Testo fornito
□ □ □ □ □ □ □
Intelligenza artificiale, quasi metà delle aziende la sfruttano meno del 10%
La pandemia ha accelerato i trend già in atto sul fronte digitale, favorendo le aziende digitalmente pronte, quelle cioè che sono riuscite a cogliere nuove opportunità. Tuttavia, il boom di digitalizzazione ed intelligenza artificiale, l’esplosione dei Big Data, la crescita esponenziale dei sensori e dell’IOT, la personalizzazione della customer experience dettata dal marketing di nuova generazione stanno portando un’attenzione nuova e rinnovata sul tema dei Dati.
Stiamo assistendo a un incremento significativo dell’attività proprio nell’industria dei dati e del machine learning: il numero di aziende che negli ultimi sei anni ha inserito nell’organigramma figure di Chief Digital Officer e di Chief Analytics Officer si è più che quintuplicato, arrivando oggi a quota 63%. Anche l’intelligenza artificiale ha subito un balzo, con il 60% degli intervistati che, tra il 2018 e il 2021, ha adottato almeno uno dei modelli legati a questo tipo di tecnologia.
□ □ □ □ □ □ □
Cosa si chiede
Secondo il testo fornito sull'intelligenza artificiale nelle aziende, a quale percentuale è arrivato oggi il numero di aziende che hanno inserito nell'organigramma figure di Chief Digital Officer e di Chief Analytics Officer?
□ □ □ □ □ □ □
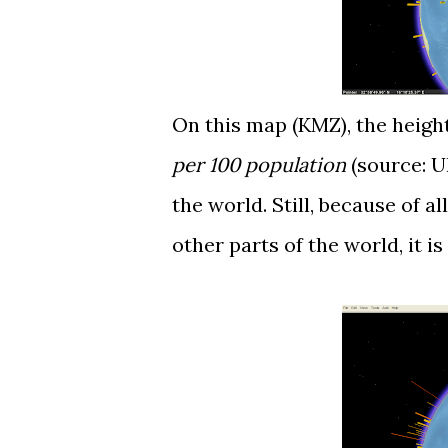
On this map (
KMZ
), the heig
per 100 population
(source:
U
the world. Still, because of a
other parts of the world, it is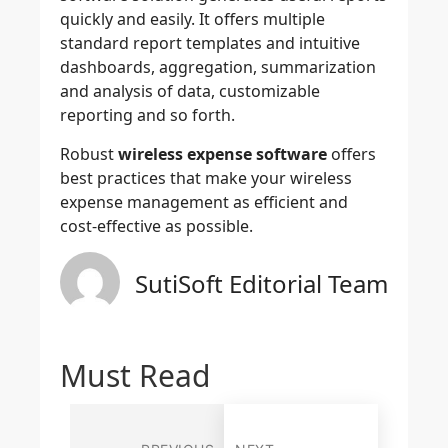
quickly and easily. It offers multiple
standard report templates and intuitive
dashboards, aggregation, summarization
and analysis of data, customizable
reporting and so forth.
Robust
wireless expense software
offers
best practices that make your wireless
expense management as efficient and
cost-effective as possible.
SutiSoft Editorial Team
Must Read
□ □ □ □ □ □ □
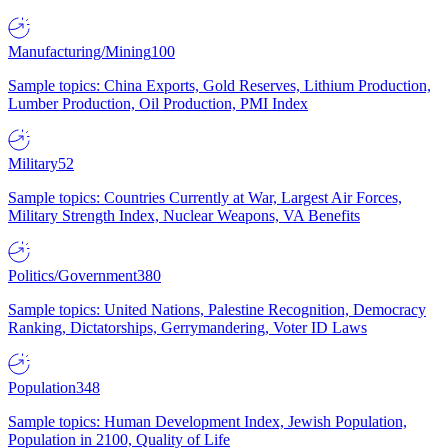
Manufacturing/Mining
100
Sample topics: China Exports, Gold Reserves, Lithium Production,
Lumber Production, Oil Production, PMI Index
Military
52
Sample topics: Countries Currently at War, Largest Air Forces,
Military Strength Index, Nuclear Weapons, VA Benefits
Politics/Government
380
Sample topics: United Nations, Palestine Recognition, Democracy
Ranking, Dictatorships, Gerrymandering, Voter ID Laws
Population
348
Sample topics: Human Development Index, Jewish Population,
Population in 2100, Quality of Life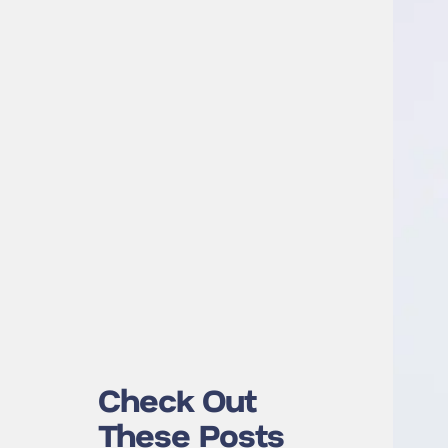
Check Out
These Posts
□ □ □ □ □ □ □
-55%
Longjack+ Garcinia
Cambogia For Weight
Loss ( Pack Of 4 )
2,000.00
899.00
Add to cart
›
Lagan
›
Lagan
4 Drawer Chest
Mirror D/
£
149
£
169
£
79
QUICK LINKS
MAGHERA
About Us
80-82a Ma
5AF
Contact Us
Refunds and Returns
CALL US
□ □ □ □ □ □ □
Risposta finale
È arrivato al 63%.